I suppose I could talk about philosophy and policy, but partly what it boils down to is that there's no damn way that somebody is going to vote for a black guy one time and a bigot four years later.


• Like just about everybody else, I've been reading a lot about the opioid crisis. I'll admit that, in my life, I haven't always had the most thoughtful and caring views on drug use and abuse, but I'm trying to get better. There is obviously a lot of blame to go around. I read something recently in The Economist that was stunning.

There's a small town called Kermit in West Virginia, the state that is basically Ground Zero in the crisis. Between the years of 2007 and 2012, a pharmacy in Kermit—a town of only 400 people—ordered nine million hydrocodone pills. Do you think some kind of alarm should have gone off somewhere?

• Finally, I usually get incensed, but this time, I had to laugh when the President of the United States said something really, really stupid. It was during the bombast storm about North Korea last week that President Trump tweeted that the United States' nuclear arsenal is now "far stronger and more powerful than ever before..." (Is there a difference between "stronger" and "more powerful?")

Anyway, he went on to tweet that his first order as President was to "renovate and modernize our nuclear arsenal." I realize that we live in a post-truth world, but even that's not true. His first couple orders concerned his desire to take health insurance away from millions of Americans and a hiring freeze, respectively.
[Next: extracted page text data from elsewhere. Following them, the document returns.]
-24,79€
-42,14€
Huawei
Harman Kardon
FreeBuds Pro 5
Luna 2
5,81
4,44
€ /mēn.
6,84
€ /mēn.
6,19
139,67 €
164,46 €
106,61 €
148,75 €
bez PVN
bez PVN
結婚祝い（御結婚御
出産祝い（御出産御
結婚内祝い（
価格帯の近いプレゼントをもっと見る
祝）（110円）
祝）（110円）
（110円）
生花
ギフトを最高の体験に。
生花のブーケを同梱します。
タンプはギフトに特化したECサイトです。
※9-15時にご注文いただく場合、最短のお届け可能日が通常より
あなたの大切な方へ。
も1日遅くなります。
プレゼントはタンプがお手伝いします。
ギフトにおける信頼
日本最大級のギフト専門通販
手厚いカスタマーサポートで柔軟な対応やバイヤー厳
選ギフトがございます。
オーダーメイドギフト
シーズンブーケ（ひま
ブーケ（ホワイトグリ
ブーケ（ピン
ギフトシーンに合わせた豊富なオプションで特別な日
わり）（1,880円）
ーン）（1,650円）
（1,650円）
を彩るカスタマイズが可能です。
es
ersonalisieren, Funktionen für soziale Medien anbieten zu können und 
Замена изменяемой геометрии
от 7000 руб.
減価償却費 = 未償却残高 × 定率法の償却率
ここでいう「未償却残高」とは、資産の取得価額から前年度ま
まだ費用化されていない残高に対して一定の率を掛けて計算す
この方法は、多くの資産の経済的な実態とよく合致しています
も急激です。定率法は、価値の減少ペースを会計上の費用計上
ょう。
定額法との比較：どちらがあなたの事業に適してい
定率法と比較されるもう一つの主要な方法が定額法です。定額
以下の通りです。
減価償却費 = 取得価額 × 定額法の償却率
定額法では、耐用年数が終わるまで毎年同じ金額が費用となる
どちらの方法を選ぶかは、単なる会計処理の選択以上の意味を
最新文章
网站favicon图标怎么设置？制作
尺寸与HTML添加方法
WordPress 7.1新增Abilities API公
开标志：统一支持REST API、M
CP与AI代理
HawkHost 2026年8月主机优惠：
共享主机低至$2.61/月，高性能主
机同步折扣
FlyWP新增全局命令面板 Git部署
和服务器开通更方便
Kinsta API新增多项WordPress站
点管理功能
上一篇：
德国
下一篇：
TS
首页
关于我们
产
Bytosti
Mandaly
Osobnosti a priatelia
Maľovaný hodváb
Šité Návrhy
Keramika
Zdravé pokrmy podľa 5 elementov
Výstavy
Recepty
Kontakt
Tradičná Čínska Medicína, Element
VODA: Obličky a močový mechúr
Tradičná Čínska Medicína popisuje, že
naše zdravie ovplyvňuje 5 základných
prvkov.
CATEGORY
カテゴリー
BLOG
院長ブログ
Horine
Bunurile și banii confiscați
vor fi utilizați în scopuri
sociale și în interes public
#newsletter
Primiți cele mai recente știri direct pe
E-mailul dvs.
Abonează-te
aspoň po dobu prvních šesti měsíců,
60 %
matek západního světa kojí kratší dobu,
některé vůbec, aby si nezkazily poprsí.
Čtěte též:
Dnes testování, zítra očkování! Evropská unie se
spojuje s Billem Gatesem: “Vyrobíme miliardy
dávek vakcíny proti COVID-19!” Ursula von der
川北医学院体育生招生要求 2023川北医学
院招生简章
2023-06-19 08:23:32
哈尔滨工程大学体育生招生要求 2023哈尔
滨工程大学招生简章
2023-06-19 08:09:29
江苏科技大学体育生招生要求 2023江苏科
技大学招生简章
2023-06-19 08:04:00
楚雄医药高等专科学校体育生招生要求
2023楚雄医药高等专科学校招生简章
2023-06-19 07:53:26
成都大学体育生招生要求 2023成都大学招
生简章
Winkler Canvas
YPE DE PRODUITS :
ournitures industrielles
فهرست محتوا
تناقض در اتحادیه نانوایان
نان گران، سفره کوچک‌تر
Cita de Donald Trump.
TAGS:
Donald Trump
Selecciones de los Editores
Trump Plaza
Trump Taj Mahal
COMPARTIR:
But who's counting?

When you've got one-third of all Americans willing to believe the most outrageous falsehoods as long as they are spouted as part of an effort to hold back the mongrel horde and you don't give a damn about the other two-thirds who know you to be a weak-willed liar and a bully, you can say just about whatever you want with impunity.

But being a cockeyed optimist, I have to believe that even the most diehard Trump supporter, in a rare moment of clarity, has got to read that tweet (or have somebody read it to them) and think, "That can't possibly be true."

President Trump wants us to believe that, on his orders, the entire American nuclear arsenal was renovated and modernized ... in 200 days! Think about that. If Whirlpool wanted to renovate and modernize its line of washing machines, it would take years. And I dare say that thermonuclear weapons are a tad more complicated than washing machines, even those with a special spin cycle for delicates.

As it turns out, all he did was order a review of the country's nuclear readiness. That review, which other presidents have called for since the end of the Cold War, is ongoing and probably won't be completed this year. Any renovating and modernizing would actually take years, if not decades.

The simple fact is that most of us know that Trump is a liar. I think a fair amount of his supporters know deep down inside that he's a liar (although he's THEIR liar). But do you wonder if he knows that he's a liar?